I´m so tan you might not recognize me. :)

Wednesday, July 7, 2010

Coming to Terms and the Spain/Germany Match

Sitting in a bar with several pilgrims and several more Spaniards watching Spain play Germany in the World Cup semifinals. I don´t really care who wins, but, admittedly, it would be cool for Spain to win while I´m here. I´m just imagining the celebration, really. Although, I´ll most likely be asleep for it tonight. Hopefully I´ll catch some of it tomorrow. . .or if Spain goes on to win the whole thing.
Ate a rather delicious dinner with all the pilgrims in the albergue tonight. I´m staying in a church, and cost is by donation, and they cook dinner for everyone! We had a salad type thing (a little lettuce, many tomatoes, onions, cucumbers, green peppers and white beans), some pasta al dente with zucchini, and watermelon for dessert. Of course, there was wine and bread. Staples.
Walked with Rob from Georgia (state in US, not European country) today. He´s probably in his mid fifties, has two sons, and is very sweet. He´s doing this for many reasons which we bonded over a little, but he´s a little pushy with his views on religion. Despite feeling slightly preached to today, he helped immensly to pass the time.

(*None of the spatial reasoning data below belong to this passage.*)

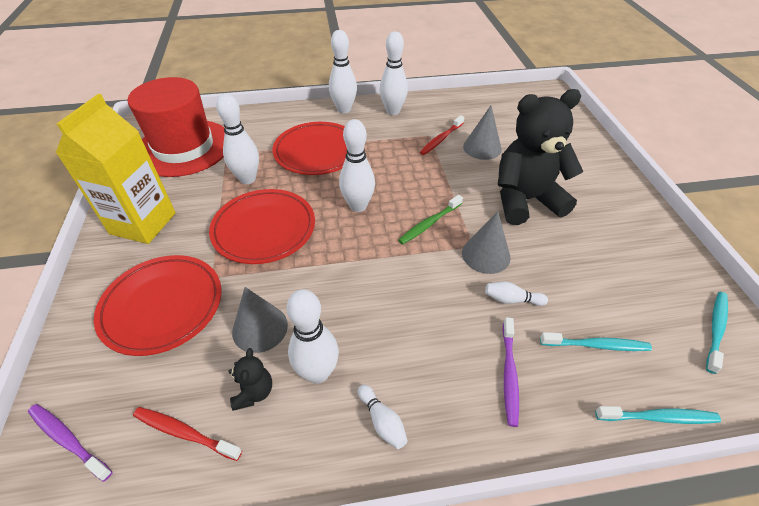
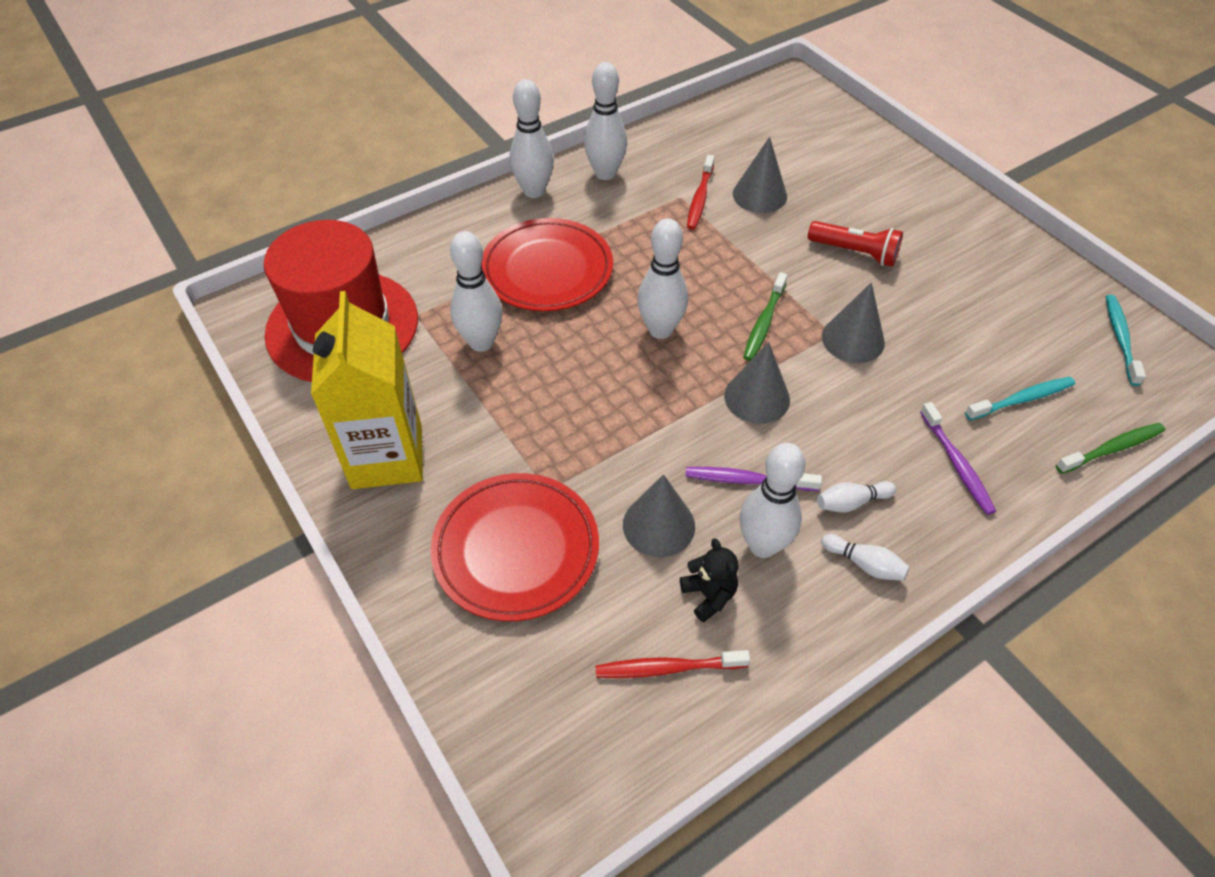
camera: 25 degrees left, 5 degrees up
(68, 440) = (540, 735): purple toothbrush -> purple toothbrush (748, 480)
(264, 229) = (563, 404): red plate -> none
(389, 269) = (757, 397): none -> grey cone
(511, 299) = (912, 382): white bowling pin -> white bowling pin (851, 502)
(525, 200) = (855, 253): black teddy bear -> red flashlight
(658, 417) = (1111, 449): turquoise toothbrush -> green toothbrush

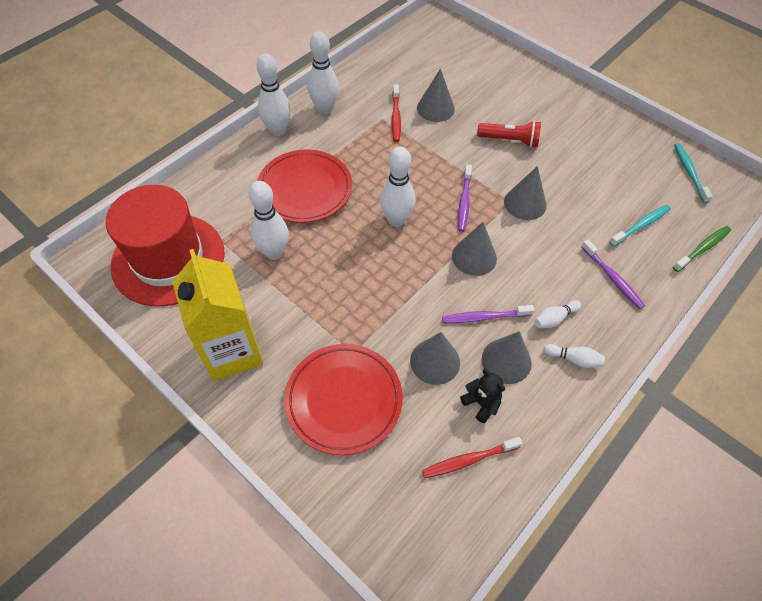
camera: 15 degrees left, 5 degrees up
(762, 545) = (506, 361): white bowling pin -> grey cone
(764, 323) = (464, 202): green toothbrush -> purple toothbrush

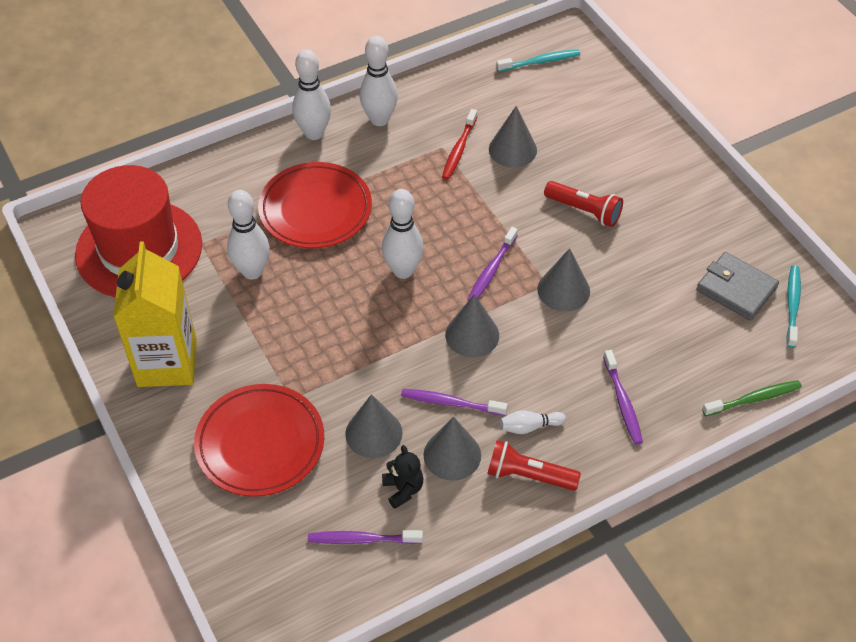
camera: 20 degrees right, 5 degrees down
(469, 460) = (362, 539): red toothbrush -> purple toothbrush
(573, 359) = (528, 475): white bowling pin -> red flashlight
(641, 225) = (692, 352): turquoise toothbrush -> turquoise toothbrush (540, 62)
(645, 170) = (736, 289): none -> grey wallet

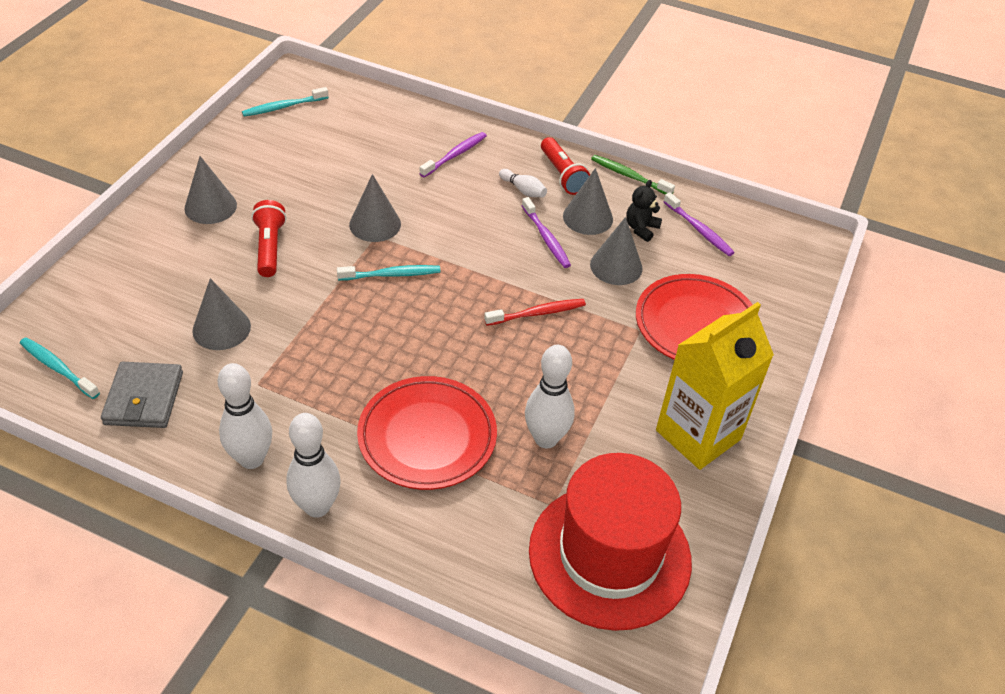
camera: 130 degrees left, 5 degrees down
(403, 270) = (444, 330): white bowling pin -> none
(459, 149) = (251, 368): red toothbrush -> red toothbrush (537, 313)
(472, 335) = (471, 255): grey cone -> grey cone (210, 206)
(491, 270) = (392, 275): purple toothbrush -> turquoise toothbrush
(736, 289) = (290, 137): grey wallet -> grey wallet (144, 398)
(753, 399) = (391, 100): green toothbrush -> green toothbrush (629, 176)

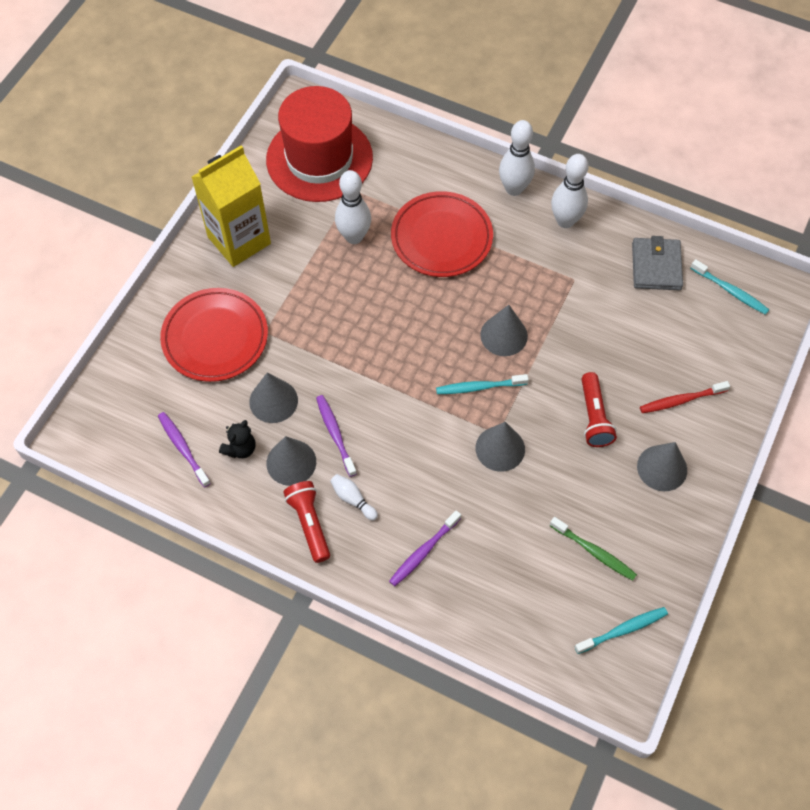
camera: 175 degrees left, 15 degrees up
(221, 328) = (615, 329): grey cone -> grey cone (504, 335)
(537, 313) = (351, 347): red toothbrush -> red toothbrush (681, 400)
(629, 176) = (238, 524): green toothbrush -> green toothbrush (594, 552)

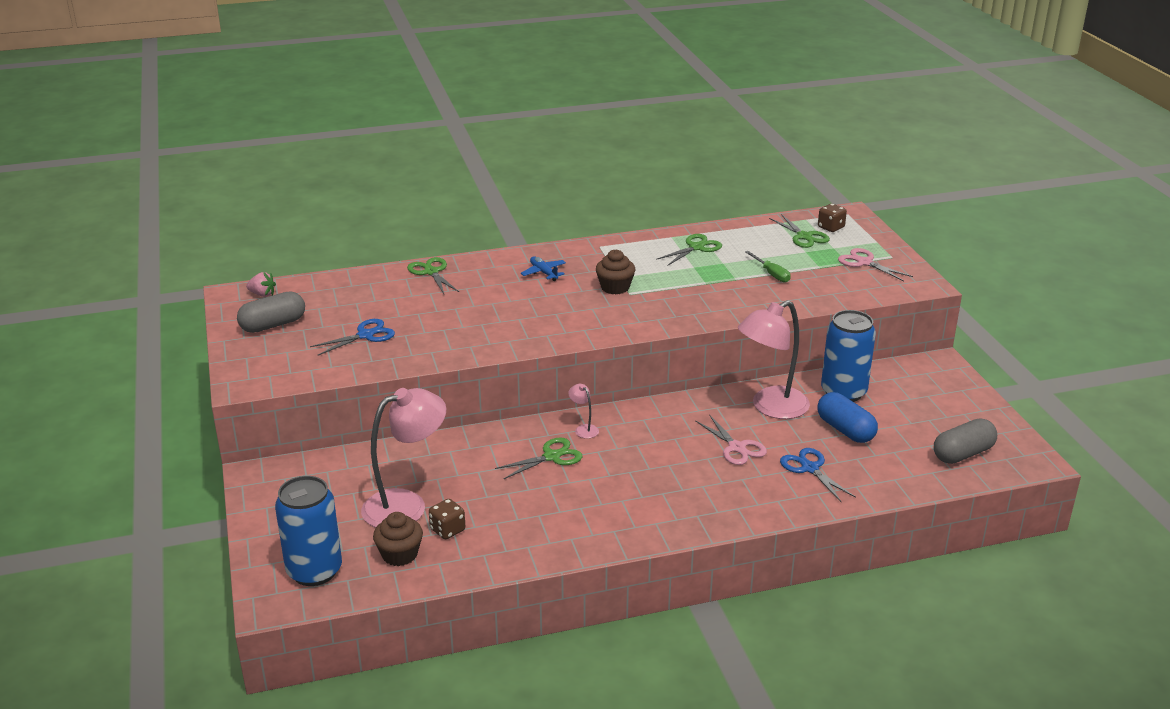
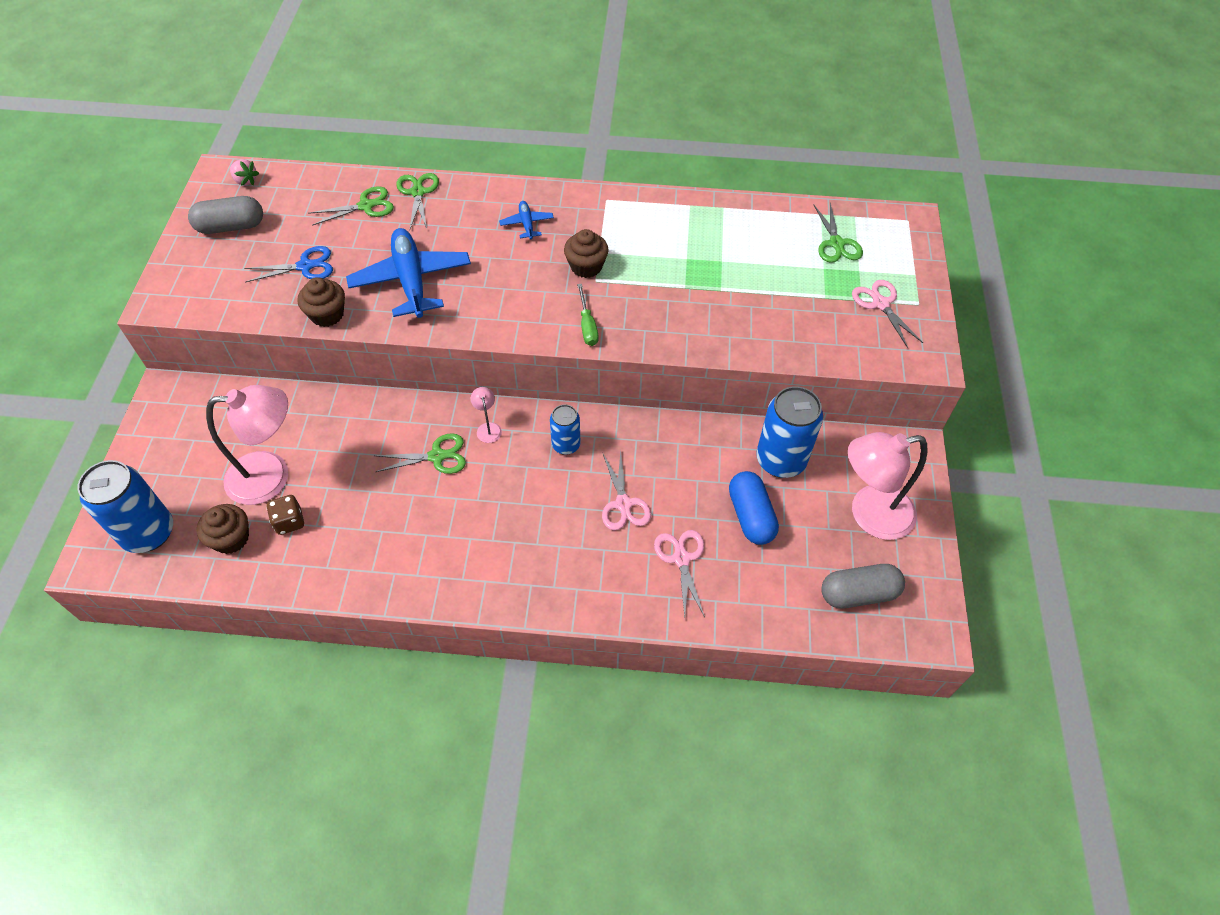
camera: 20 degrees right, 25 degrees up
(411, 360) = (327, 314): none -> brown cupcake
(470, 325) = (411, 281): none -> blue plane
(660, 424) = (566, 445): none -> blue can
(696, 247) = (707, 229): green scissors -> green scissors (366, 206)
(771, 274) = (764, 293): green screwdriver -> green screwdriver (587, 326)
(771, 407) = (691, 458): pink lamp -> pink lamp (869, 514)
(809, 468) = (681, 558): blue scissors -> pink scissors
(831, 227) = (875, 237): brown dice -> none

Throw out all your expectations concerning where I will be on a certain day. It´s what I´ve had to do. I´m in Grañon tonight, which is where I should have been yesterday, and I´m surprisingly okay with it. I´ve learned that distance doesn´t dictate lessons learned, struggles won, changes made. I will still spend 27 days figuring out who I am, who I want to be, what I want and how to get it. This can be a meaningful experience regardless of if I walk the entire distance. I would even argue that it will become even more meaningful if I listen to what my body is telling me and stop when necessary - it will give me a chance to love my surroundings and live in the moment rather than being conscious only of pain. There is no sense in that.
I think I am becoming more comfortable with my limitations. If I accept them for what they are, I can move on to aspects that are perhaps more important, hold more weight, than how far I can walk each day with an extra 12 kg on my back. Ultimately, I don´t think pushing myself toward 40km a day will have a positive impact on my life. It is still a struggle, and I still have to push myself, to complete 25km/day.
That should be enough for me, and I think, perhaps more slowly than I would prefer, that it is becoming my truth.